**TRY IT**
Pick the lines holding the string "demonstrates" out of the records and copy them.

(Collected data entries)
* * * *
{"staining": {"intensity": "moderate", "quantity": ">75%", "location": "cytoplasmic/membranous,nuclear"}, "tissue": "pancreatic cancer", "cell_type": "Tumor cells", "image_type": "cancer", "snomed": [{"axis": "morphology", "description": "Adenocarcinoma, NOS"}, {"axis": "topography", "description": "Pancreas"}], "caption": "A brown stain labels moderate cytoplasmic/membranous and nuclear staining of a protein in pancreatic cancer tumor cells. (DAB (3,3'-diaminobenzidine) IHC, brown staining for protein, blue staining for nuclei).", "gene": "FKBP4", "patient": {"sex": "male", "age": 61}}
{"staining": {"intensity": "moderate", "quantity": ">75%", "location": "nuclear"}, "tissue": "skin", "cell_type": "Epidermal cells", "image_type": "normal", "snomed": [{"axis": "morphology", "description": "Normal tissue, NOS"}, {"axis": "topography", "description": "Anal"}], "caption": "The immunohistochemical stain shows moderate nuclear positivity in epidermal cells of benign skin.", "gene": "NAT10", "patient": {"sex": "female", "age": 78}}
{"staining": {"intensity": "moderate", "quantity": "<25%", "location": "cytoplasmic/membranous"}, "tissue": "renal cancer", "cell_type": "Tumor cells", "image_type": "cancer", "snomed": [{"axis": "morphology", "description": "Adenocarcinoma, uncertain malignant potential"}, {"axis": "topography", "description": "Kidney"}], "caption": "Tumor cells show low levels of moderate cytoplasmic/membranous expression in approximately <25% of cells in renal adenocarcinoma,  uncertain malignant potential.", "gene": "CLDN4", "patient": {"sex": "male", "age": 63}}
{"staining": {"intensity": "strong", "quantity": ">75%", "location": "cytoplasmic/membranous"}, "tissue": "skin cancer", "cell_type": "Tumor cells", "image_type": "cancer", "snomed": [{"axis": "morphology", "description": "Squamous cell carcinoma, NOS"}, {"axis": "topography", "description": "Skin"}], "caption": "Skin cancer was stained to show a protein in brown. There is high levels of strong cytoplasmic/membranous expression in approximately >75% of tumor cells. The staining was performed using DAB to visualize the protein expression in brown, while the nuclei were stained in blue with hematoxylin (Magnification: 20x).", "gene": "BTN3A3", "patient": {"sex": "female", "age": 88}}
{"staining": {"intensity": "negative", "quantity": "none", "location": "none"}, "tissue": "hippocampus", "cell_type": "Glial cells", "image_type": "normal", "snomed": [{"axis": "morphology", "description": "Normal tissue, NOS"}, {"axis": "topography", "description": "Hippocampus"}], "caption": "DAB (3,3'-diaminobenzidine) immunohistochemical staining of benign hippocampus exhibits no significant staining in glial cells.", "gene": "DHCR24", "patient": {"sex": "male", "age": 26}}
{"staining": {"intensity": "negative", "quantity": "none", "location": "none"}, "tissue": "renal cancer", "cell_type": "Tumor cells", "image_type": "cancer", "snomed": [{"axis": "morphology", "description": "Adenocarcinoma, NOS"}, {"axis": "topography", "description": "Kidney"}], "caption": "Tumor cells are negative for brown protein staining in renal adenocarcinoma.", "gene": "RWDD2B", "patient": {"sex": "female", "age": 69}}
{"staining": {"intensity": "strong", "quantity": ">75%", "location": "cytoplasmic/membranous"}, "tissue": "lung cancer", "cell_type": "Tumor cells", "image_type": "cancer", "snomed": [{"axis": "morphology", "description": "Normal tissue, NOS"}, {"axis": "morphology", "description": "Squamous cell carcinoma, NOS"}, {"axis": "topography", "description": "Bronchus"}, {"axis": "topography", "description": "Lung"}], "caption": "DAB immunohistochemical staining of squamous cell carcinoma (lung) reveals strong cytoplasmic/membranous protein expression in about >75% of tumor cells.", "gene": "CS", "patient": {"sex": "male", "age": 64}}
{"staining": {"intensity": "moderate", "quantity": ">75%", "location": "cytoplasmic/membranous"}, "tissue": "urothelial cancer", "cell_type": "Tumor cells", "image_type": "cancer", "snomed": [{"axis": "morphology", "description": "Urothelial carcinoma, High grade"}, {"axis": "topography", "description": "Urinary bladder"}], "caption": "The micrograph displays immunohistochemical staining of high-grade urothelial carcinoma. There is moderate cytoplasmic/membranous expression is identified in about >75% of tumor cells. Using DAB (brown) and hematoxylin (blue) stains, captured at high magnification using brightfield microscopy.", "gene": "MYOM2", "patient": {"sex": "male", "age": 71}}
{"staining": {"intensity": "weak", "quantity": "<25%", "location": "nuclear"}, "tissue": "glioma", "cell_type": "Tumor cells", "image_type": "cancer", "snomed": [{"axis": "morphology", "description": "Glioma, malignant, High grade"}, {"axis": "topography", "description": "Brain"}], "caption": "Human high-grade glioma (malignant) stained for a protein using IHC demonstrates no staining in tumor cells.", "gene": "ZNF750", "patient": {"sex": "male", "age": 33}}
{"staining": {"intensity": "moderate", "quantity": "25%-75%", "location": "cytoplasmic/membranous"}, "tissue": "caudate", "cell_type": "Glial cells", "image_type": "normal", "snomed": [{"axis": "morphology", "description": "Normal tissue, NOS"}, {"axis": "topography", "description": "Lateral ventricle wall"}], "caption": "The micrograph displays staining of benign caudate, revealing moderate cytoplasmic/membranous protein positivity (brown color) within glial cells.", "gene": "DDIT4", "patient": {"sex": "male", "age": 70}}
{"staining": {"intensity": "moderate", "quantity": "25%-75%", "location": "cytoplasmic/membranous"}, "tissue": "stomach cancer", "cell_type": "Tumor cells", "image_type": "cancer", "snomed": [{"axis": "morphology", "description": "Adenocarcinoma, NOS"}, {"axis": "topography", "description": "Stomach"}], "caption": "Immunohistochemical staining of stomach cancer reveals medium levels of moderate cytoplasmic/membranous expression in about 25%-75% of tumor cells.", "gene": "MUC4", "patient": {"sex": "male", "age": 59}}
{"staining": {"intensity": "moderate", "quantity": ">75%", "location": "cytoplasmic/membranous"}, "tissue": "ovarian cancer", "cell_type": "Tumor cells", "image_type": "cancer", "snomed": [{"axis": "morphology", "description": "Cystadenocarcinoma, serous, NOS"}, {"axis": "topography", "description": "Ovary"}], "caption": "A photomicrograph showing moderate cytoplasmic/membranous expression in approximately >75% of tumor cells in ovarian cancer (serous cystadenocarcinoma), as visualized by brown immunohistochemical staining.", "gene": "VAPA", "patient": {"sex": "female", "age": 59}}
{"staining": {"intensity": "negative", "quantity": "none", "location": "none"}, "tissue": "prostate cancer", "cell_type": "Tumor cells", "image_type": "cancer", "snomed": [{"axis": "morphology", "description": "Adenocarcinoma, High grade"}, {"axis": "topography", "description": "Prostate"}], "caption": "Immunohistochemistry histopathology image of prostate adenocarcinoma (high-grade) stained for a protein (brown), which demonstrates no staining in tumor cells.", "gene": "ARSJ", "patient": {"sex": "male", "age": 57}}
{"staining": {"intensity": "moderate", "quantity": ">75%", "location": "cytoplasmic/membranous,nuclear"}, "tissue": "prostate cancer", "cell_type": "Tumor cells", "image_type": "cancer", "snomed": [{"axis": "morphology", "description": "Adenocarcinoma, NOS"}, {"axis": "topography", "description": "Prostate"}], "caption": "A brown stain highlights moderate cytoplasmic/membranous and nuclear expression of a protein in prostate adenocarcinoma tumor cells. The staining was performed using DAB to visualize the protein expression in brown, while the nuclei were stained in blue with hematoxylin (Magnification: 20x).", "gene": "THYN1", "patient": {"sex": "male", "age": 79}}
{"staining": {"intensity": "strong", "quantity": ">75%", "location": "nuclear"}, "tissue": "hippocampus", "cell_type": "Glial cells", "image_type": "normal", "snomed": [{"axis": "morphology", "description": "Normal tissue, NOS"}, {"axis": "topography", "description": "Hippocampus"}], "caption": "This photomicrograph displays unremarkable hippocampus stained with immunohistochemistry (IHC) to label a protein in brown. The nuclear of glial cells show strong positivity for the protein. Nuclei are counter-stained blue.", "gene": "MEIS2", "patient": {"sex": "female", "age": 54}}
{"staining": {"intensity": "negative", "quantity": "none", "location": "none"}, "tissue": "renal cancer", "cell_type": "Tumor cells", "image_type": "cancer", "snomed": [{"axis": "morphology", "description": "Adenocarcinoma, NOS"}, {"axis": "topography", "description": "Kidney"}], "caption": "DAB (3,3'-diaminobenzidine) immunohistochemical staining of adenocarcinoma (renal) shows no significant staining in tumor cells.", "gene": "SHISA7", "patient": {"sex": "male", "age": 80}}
* * * *
**RESPONSE BOX**
{"staining": {"intensity": "weak", "quantity": "<25%", "location": "nuclear"}, "tissue": "glioma", "cell_type": "Tumor cells", "image_type": "cancer", "snomed": [{"axis": "morphology", "description": "Glioma, malignant, High grade"}, {"axis": "topography", "description": "Brain"}], "caption": "Human high-grade glioma (malignant) stained for a protein using IHC demonstrates no staining in tumor cells.", "gene": "ZNF750", "patient": {"sex": "male", "age": 33}}
{"staining": {"intensity": "negative", "quantity": "none", "location": "none"}, "tissue": "prostate cancer", "cell_type": "Tumor cells", "image_type": "cancer", "snomed": [{"axis": "morphology", "description": "Adenocarcinoma, High grade"}, {"axis": "topography", "description": "Prostate"}], "caption": "Immunohistochemistry histopathology image of prostate adenocarcinoma (high-grade) stained for a protein (brown), which demonstrates no staining in tumor cells.", "gene": "ARSJ", "patient": {"sex": "male", "age": 57}}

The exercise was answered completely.